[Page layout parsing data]

=======

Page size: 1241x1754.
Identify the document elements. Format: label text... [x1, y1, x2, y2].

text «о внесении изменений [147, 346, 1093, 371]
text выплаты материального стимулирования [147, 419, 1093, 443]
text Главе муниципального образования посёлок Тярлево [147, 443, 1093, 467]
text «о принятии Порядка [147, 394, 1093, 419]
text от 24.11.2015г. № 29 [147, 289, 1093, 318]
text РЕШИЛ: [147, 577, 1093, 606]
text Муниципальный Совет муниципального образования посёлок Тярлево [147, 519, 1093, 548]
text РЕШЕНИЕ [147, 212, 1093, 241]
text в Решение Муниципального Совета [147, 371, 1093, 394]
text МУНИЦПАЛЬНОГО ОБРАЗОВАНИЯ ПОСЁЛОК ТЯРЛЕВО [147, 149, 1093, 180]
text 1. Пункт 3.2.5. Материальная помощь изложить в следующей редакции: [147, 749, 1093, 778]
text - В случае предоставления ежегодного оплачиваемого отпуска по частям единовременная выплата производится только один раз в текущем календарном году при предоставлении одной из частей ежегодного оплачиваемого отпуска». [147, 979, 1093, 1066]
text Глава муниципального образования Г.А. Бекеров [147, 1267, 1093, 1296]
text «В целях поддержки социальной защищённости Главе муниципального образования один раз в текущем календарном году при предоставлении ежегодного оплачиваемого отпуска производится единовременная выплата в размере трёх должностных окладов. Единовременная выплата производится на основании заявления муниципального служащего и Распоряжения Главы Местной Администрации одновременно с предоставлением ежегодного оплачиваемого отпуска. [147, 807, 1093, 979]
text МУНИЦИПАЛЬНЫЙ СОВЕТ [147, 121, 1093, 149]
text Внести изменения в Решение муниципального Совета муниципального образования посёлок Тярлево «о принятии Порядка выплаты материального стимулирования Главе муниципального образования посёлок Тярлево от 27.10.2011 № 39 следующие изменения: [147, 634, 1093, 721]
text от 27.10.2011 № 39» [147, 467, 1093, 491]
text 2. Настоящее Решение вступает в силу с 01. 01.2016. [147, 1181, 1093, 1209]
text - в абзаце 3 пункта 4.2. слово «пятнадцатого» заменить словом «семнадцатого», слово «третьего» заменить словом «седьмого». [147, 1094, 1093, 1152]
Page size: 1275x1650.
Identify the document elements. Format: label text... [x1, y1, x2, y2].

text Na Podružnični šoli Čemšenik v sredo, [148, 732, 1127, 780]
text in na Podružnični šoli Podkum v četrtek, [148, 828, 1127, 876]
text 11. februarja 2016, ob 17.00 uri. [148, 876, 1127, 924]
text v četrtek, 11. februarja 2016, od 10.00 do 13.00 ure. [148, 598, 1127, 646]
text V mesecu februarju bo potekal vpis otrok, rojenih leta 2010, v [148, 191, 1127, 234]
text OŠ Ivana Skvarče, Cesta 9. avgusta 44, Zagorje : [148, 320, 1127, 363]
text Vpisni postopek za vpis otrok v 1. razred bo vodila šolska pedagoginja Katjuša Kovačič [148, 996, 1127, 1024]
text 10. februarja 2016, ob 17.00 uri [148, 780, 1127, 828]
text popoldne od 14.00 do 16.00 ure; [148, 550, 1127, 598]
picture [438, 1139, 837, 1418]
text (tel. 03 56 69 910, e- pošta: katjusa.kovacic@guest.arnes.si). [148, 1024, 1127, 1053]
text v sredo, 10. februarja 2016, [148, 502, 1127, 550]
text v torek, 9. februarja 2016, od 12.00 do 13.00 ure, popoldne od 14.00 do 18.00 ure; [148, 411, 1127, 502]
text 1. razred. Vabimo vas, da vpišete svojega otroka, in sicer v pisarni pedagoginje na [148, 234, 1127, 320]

=======

All entries must come back exactly as they were written.

# WRITTEN RESPONSE
Page size: 1241x1754.
Identify the document elements. Format: label text... [x1, y1, x2, y2].

text «о внесении изменений [147, 346, 1093, 371]
text выплаты материального стимулирования [147, 419, 1093, 443]
text Главе муниципального образования посёлок Тярлево [147, 443, 1093, 467]
text «о принятии Порядка [147, 394, 1093, 419]
text от 24.11.2015г. № 29 [147, 289, 1093, 318]
text РЕШИЛ: [147, 577, 1093, 606]
text Муниципальный Совет муниципального образования посёлок Тярлево [147, 519, 1093, 548]
text РЕШЕНИЕ [147, 212, 1093, 241]
text в Решение Муниципального Совета [147, 371, 1093, 394]
text МУНИЦПАЛЬНОГО ОБРАЗОВАНИЯ ПОСЁЛОК ТЯРЛЕВО [147, 149, 1093, 180]
text 1. Пункт 3.2.5. Материальная помощь изложить в следующей редакции: [147, 749, 1093, 778]
text - В случае предоставления ежегодного оплачиваемого отпуска по частям единовременная выплата производится только один раз в текущем календарном году при предоставлении одной из частей ежегодного оплачиваемого отпуска». [147, 979, 1093, 1066]
text Глава муниципального образования Г.А. Бекеров [147, 1267, 1093, 1296]
text «В целях поддержки социальной защищённости Главе муниципального образования один раз в текущем календарном году при предоставлении ежегодного оплачиваемого отпуска производится единовременная выплата в размере трёх должностных окладов. Единовременная выплата производится на основании заявления муниципального служащего и Распоряжения Главы Местной Администрации одновременно с предоставлением ежегодного оплачиваемого отпуска. [147, 807, 1093, 979]
text МУНИЦИПАЛЬНЫЙ СОВЕТ [147, 121, 1093, 149]
text Внести изменения в Решение муниципального Совета муниципального образования посёлок Тярлево «о принятии Порядка выплаты материального стимулирования Главе муниципального образования посёлок Тярлево от 27.10.2011 № 39 следующие изменения: [147, 634, 1093, 721]
text от 27.10.2011 № 39» [147, 467, 1093, 491]
text 2. Настоящее Решение вступает в силу с 01. 01.2016. [147, 1181, 1093, 1209]
text - в абзаце 3 пункта 4.2. слово «пятнадцатого» заменить словом «семнадцатого», слово «третьего» заменить словом «седьмого». [147, 1094, 1093, 1152]
Page size: 1275x1650.
Identify the document elements. Format: label text... [x1, y1, x2, y2].

text Na Podružnični šoli Čemšenik v sredo, [148, 732, 1127, 780]
text in na Podružnični šoli Podkum v četrtek, [148, 828, 1127, 876]
text 11. februarja 2016, ob 17.00 uri. [148, 876, 1127, 924]
text v četrtek, 11. februarja 2016, od 10.00 do 13.00 ure. [148, 598, 1127, 646]
text V mesecu februarju bo potekal vpis otrok, rojenih leta 2010, v [148, 191, 1127, 234]
text OŠ Ivana Skvarče, Cesta 9. avgusta 44, Zagorje : [148, 320, 1127, 363]
text Vpisni postopek za vpis otrok v 1. razred bo vodila šolska pedagoginja Katjuša Kovačič [148, 996, 1127, 1024]
text 10. februarja 2016, ob 17.00 uri [148, 780, 1127, 828]
text popoldne od 14.00 do 16.00 ure; [148, 550, 1127, 598]
picture [438, 1139, 837, 1418]
text (tel. 03 56 69 910, e- pošta: katjusa.kovacic@guest.arnes.si). [148, 1024, 1127, 1053]
text v sredo, 10. februarja 2016, [148, 502, 1127, 550]
text v torek, 9. februarja 2016, od 12.00 do 13.00 ure, popoldne od 14.00 do 18.00 ure; [148, 411, 1127, 502]
text 1. razred. Vabimo vas, da vpišete svojega otroka, in sicer v pisarni pedagoginje na [148, 234, 1127, 320]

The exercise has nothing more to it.